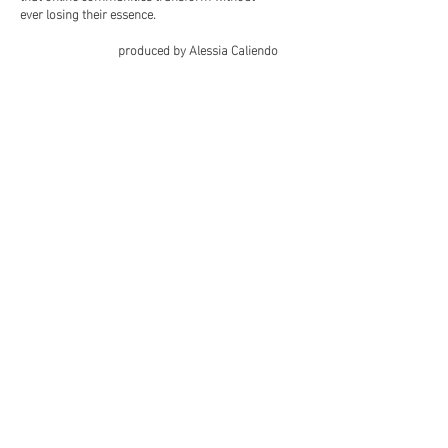
ever losing their essence.
produced by Alessia Caliendo
Facebook
Instagram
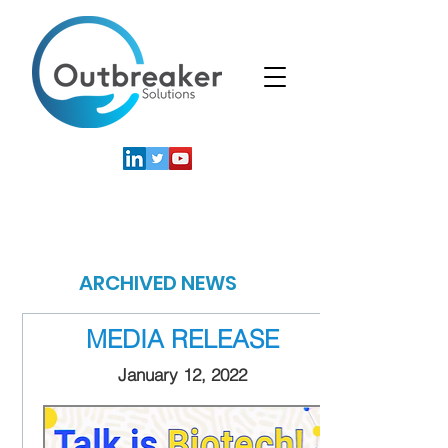
News
ARCHIVED NEWS
MEDIA RELEASE
January 12, 2022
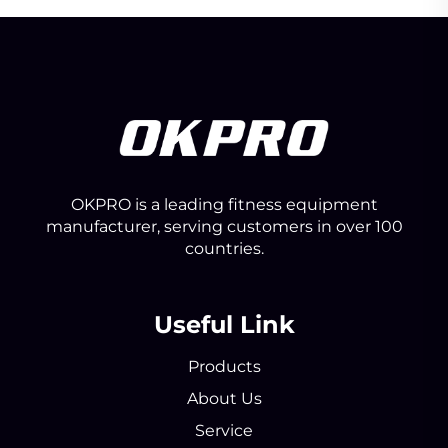
OKPRO is a leading fitness equipment
manufacturer, serving customers in over 100
countries.
Useful Link
Products
About Us
Service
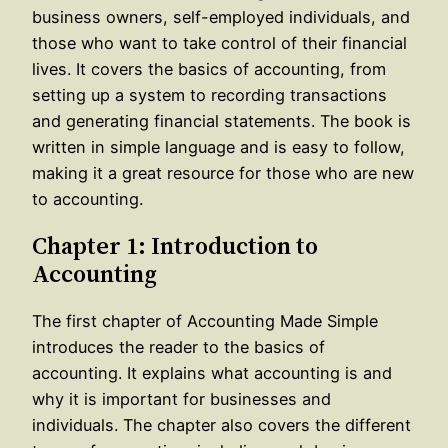
business owners, self-employed individuals, and
those who want to take control of their financial
lives. It covers the basics of accounting, from
setting up a system to recording transactions
and generating financial statements. The book is
written in simple language and is easy to follow,
making it a great resource for those who are new
to accounting.
Chapter 1: Introduction to
Accounting
The first chapter of Accounting Made Simple
introduces the reader to the basics of
accounting. It explains what accounting is and
why it is important for businesses and
individuals. The chapter also covers the different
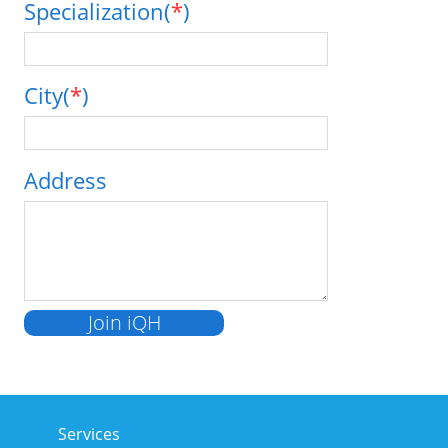
Specialization(
*
)
City(
*
)
Address
Services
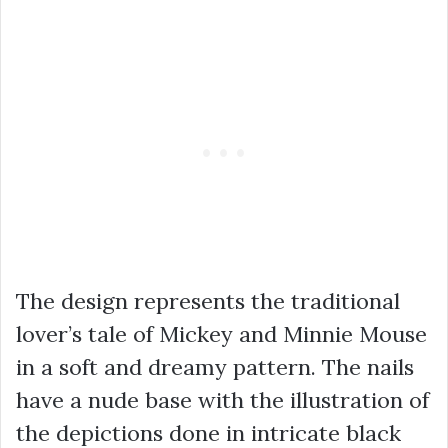
The design represents the traditional
lover’s tale of Mickey and Minnie Mouse
in a soft and dreamy pattern. The nails
have a nude base with the illustration of
the depictions done in intricate black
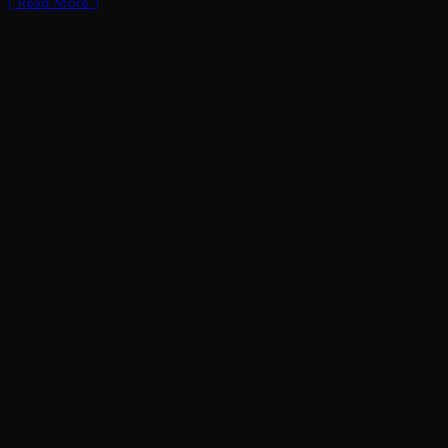
[ Read More ]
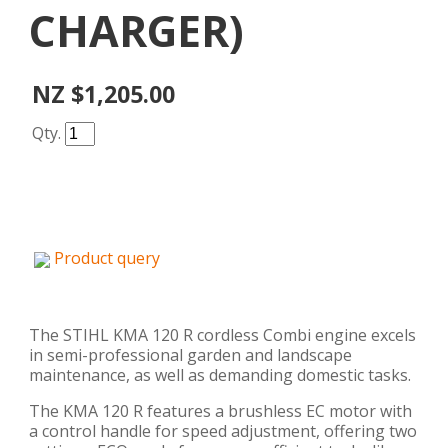
CHARGER)
NZ $1,205.00
Qty.
Product query
The STIHL KMA 120 R cordless Combi engine excels
in semi-professional garden and landscape
maintenance, as well as demanding domestic tasks.
The KMA 120 R features a brushless EC motor with
a control handle for speed adjustment, offering two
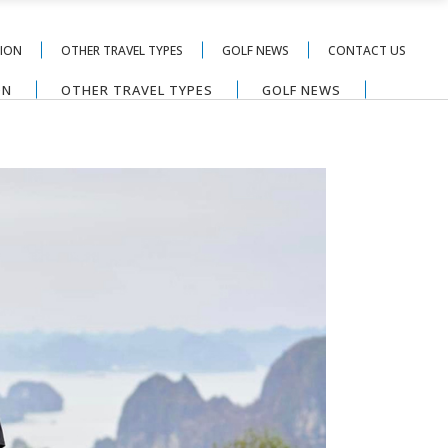
TION
OTHER TRAVEL TYPES
GOLF NEWS
CONTACT US
ON
OTHER TRAVEL TYPES
GOLF NEWS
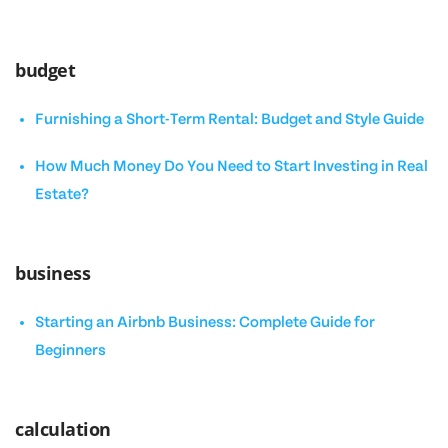
budget
Furnishing a Short-Term Rental: Budget and Style Guide
How Much Money Do You Need to Start Investing in Real
Estate?
business
Starting an Airbnb Business: Complete Guide for
Beginners
calculation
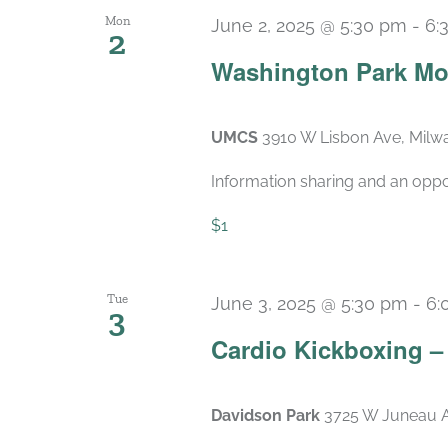
Mon
June 2, 2025 @ 5:30 pm
-
6:
2
Washington Park Mo
UMCS
3910 W Lisbon Ave, Milwa
Information sharing and an oppo
$1
Tue
June 3, 2025 @ 5:30 pm
-
6:
3
Cardio Kickboxing 
Davidson Park
3725 W Juneau A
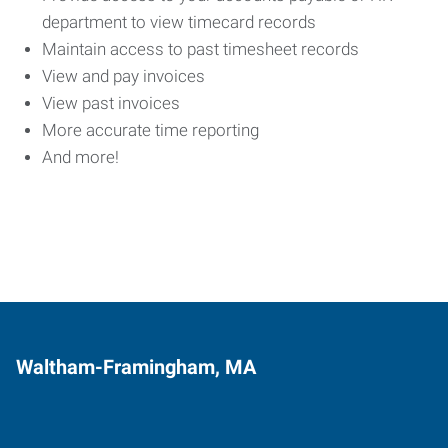
department to view timecard records
Maintain access to past timesheet records
View and pay invoices
View past invoices
More accurate time reporting
And more!
Waltham-Framingham, MA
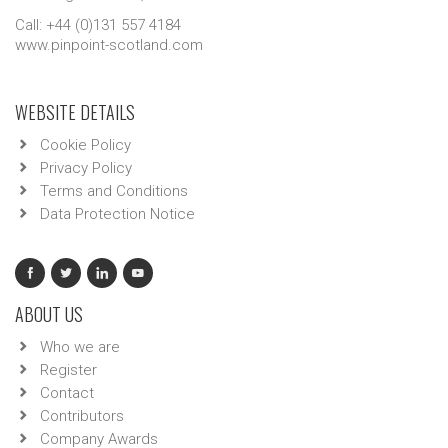
Call: +44 (0)131 557 4184
www.pinpoint-scotland.com
WEBSITE DETAILS
Cookie Policy
Privacy Policy
Terms and Conditions
Data Protection Notice
ABOUT US
Who we are
Register
Contact
Contributors
Company Awards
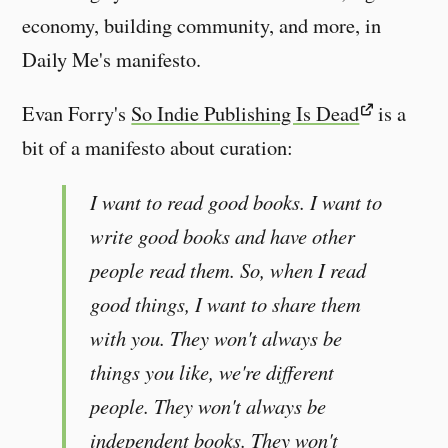
economy, building community, and more, in
Daily Me's manifesto.
Evan Forry's
So Indie Publishing Is Dead
is a
bit of a manifesto about curation:
I want to read good books. I want to
write good books and have other
people read them. So, when I read
good things, I want to share them
with you. They won't always be
things you like, we're different
people. They won't always be
independent books. They won't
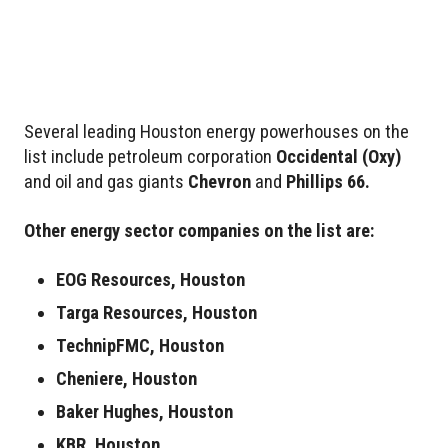
Several leading Houston energy powerhouses on the
list include petroleum corporation
Occidental
(Oxy)
and oil and gas giants
Chevron
and
Phillips 66.
Other energy sector companies on the list are:
EOG Resources, Houston
Targa Resources, Houston
TechnipFMC, Houston
Cheniere, Houston
Baker Hughes, Houston
KBR, Houston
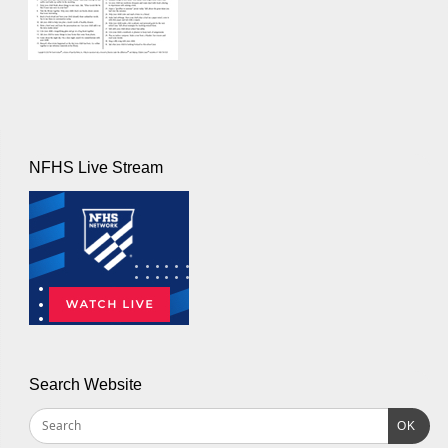
NFHS Live Stream
Search Website
OK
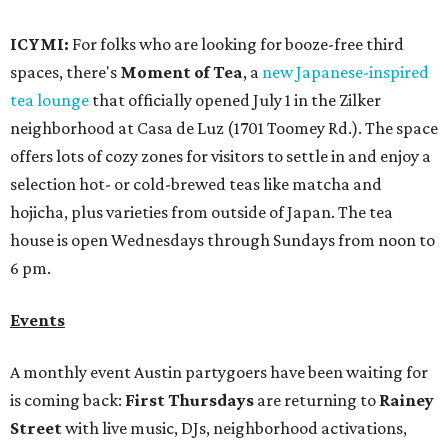
ICYMI:
For folks who are looking for booze-free third
spaces, there's
Moment of Tea
, a
new Japanese-inspired
tea lounge
that officially opened July 1 in the Zilker
neighborhood at Casa de Luz (1701 Toomey Rd.). The space
offers lots of cozy zones for visitors to settle in and enjoy a
selection hot- or cold-brewed teas like matcha and
hojicha, plus varieties from outside of Japan. The tea
house is open Wednesdays through Sundays from noon to
6 pm.
Events
A monthly event Austin partygoers have been waiting for
is coming back:
First Thursdays
are returning to
Rainey
Street
with live music, DJs, neighborhood activations,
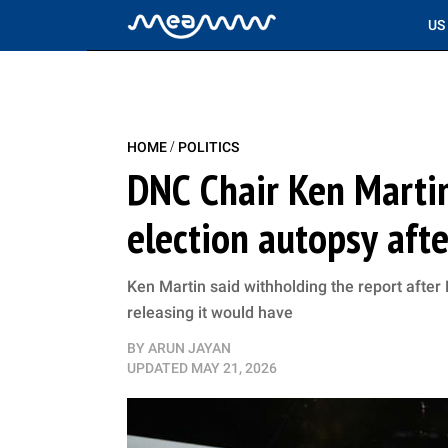
US
/
HOME
POLITICS
DNC Chair Ken Marti
election autopsy aft
Ken Martin said withholding the report afte
releasing it would have
BY
ARUN JAYAN
UPDATED
MAY 21, 2026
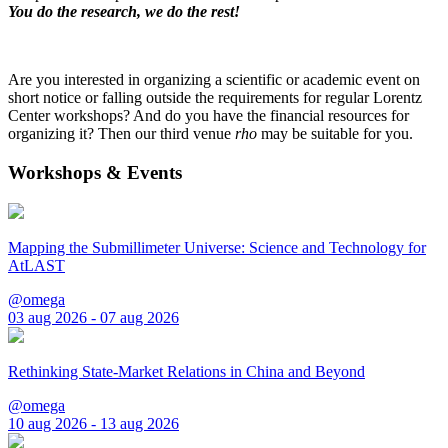
You do the research, we do the rest!
Are you interested in organizing a scientific or academic event on
short notice or falling outside the requirements for regular Lorentz
Center workshops? And do you have the financial resources for
organizing it? Then our third venue
rho
may be suitable for you.
Workshops & Events
Mapping the Submillimeter Universe: Science and Technology for
AtLAST
@omega
03 aug 2026 - 07 aug 2026
Rethinking State-Market Relations in China and Beyond
@omega
10 aug 2026 - 13 aug 2026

──────────────────────────────

Look back over the material above and state how many lines hold the word "manifesto". Write the number and nothing else.

■ COMPLETED TASK ■
2